According to a report on ABC News, Australian Paper said it will proceed with its plan to use kerbside rubbish to help power its Maryvale paper mill after completing the project’s feasibility study.
The company will now move towards developing the $600 million plant in partnership with waste management company SUEZ at the Latrobe Valley mill, situated in the east of Melbourne. The plant is expected to generate 225MW of electricity and divert 650,000 tonnes of Gippsland and Melbourne waste from landfill.
Craig Dunn, Australian paper general manager of communications, told ABC News that the findings of the feasibility study show the company has a credible project to move forward with.
“There are still some significant hurdles for the project. The main one being that we need to develop a long-term supply of waste,” Dunn continued.
The $7.5 million feasibility study was conducted over 18 months and received financial support from the Victorian and Federal governments. It found generating energy-from-waste would result in four petajoules of natural gas being returned to the state’s retail energy market.
“The project will create jobs in the Latrobe Valley, which was hit by the closure of the Hazelwood Power Station in 2017,” Dunn said.
“We have conducted some modelling which shows over the three-year construction period we would be supporting just over 1,040 jobs per annum, about half of those in the Latrobe Valley.
“Once the plant begins operation it would support just over 900 jobs again, around half of those being supported in the Latrobe Valley.”
However, environmental advocacy group Environment Victoria fears waste, which otherwise could be recycled, would instead be used in the project if it goes ahead.
“We know that the facility isn’t going to have technology at the front-end to separate out things that could be recycled,” the group’s campaign manager, Nick Aberle, told ABC News.

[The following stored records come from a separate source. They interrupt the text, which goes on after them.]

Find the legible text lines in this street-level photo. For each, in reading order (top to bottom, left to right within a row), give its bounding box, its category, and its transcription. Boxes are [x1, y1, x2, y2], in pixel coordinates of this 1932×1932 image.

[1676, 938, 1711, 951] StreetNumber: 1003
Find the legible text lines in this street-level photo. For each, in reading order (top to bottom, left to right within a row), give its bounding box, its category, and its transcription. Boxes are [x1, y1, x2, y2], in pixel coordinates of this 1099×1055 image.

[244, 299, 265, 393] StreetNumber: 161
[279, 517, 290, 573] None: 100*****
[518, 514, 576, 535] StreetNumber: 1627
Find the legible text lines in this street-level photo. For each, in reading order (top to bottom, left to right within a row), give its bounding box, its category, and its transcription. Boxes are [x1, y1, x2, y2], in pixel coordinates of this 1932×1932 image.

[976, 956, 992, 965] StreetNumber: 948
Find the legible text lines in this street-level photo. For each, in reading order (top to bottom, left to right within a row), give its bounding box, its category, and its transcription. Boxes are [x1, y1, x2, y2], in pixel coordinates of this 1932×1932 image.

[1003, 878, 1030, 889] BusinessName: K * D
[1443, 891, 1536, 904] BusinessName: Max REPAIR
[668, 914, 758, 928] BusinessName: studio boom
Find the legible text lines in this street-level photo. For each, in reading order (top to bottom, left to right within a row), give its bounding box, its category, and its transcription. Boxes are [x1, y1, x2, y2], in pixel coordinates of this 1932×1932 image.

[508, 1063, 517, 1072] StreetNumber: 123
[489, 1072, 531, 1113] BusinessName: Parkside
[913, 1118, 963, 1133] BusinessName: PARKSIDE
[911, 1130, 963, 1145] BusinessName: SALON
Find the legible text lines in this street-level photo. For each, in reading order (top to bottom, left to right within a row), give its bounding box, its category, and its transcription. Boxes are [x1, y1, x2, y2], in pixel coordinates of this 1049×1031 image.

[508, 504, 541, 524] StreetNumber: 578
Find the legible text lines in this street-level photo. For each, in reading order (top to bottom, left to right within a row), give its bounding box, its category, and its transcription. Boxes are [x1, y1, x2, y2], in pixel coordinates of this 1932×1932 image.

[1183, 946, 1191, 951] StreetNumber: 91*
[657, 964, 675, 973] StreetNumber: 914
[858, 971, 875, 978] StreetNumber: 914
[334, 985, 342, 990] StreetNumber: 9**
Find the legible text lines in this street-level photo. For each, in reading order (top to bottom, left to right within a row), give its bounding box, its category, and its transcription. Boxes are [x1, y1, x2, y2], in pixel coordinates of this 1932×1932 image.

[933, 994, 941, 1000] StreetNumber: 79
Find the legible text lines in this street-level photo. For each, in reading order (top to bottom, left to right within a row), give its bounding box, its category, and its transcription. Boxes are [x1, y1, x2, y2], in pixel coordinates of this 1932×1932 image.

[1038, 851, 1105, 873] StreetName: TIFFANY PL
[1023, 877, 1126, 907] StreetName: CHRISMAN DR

“Over the next 25 years, if we got serious about recycling, which we really need to, then that’s actually going to leave this facility mostly burning residual plastics. Once you’re burning plastics, you’re really just running a fossil fuel station.”
Australian Paper is working with SUEZ to secure 25-year contracts with Melbourne councils to supply the plant. The company plans to secure the contracts by early 2020 and begin construction later in the year, with it expected to be operational by 2024.
The EPA granted works approval for the project in November 2018 and the company is not required to submit an environment effects statement.